Exhibits A, B, C, and D of this phenomenon are Doug Mientkiewicz, Jeff Weaver, Juan Castro, and Tanyon Sturtze, four “experienced veterans” who look primed to make the Dodgers opening day roster, all four as non-roster invitees.
As anyone who reads this blog knows, Joe Torre likes to go with what he knows, and always prefers the devil he’s heard of to the devil he hasn’t. And Torre’s fingerprints are all over these four guys.
Mientkiewicz, Weaver and Sturtze have all played under Torre in the past when he managed the Yankees, and who better to play the Luis Sojo/Miguel Cairo role of Torre’s Latino futility-infielder binkie than their stastistical triplet Juan Castro?
The one that makes the least sense of all here is Mientkiewicz, a first baseman who hits like a third-string middle infielder.

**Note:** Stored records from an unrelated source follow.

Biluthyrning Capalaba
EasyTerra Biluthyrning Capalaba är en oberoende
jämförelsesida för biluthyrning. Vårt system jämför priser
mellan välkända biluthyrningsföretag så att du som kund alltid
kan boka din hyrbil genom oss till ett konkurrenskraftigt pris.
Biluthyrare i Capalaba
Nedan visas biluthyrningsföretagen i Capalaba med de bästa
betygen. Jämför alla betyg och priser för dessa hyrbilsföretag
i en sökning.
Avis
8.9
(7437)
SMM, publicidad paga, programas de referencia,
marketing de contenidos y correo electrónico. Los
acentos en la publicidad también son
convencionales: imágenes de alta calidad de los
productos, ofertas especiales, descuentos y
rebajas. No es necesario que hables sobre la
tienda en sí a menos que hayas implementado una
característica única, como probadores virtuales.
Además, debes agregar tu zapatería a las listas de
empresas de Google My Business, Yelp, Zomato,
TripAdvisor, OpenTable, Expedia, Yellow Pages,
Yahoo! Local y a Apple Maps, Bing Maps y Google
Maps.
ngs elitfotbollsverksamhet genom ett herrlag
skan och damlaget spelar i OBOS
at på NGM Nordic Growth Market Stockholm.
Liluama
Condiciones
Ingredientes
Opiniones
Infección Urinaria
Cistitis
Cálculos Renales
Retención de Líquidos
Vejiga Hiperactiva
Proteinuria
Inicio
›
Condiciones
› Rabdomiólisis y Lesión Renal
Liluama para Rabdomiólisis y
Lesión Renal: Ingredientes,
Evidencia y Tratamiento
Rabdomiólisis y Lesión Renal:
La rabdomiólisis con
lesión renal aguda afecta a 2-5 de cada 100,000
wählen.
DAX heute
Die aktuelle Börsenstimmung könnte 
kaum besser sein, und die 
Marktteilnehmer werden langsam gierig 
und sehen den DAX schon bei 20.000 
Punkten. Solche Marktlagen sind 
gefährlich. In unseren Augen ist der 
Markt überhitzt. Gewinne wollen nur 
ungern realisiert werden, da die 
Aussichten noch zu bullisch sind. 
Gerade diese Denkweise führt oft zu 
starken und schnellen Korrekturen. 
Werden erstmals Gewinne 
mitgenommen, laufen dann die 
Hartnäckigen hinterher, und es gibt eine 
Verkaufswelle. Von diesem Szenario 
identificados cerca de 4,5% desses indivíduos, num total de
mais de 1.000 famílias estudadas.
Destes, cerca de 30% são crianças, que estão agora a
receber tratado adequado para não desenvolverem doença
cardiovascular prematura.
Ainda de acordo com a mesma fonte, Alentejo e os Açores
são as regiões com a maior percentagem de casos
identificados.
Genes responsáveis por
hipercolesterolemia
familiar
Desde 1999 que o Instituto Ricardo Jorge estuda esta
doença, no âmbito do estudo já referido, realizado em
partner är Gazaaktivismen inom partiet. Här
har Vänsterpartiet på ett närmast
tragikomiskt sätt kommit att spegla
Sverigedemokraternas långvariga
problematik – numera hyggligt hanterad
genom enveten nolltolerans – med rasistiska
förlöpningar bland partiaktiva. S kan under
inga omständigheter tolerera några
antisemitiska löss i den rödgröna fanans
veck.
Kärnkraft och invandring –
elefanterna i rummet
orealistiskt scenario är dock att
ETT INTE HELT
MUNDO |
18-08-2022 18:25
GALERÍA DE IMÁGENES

But he has certain qualities that Torre and Ned Colletti just can’t resist, so let’s quickly run through Mientkiewicz’s truly impressive “experienced veteran” credentials:
- He is a veteran (11 MLB seasons)
- He is known for his defense (gold glove, 2001)
- He is known for his experience (six teams in five years)
- He has won a World Series title (Red Sox, 2004)
- He provides subpar offense (100 career OPS+. At first base.)
- He is over 30 (age 35 in 2009)
- He is white (very much so)
What is there for Torre and Colletti not to love?
Look I realize that it is possible to find good bargains among non-roster invitees, but usually these are younger guys who still have even a shred of upside left. The problem with going with experienced veterans is that they is what they is, and if what they is is not all that much, then guess what you are going to end up with? Not all that much.
Or even worse if keeping a Doug Mientkiewicz means that you have to trade away an out-of-options, cost-controlled, still talented youngster like Delwyn Young just to make room for him.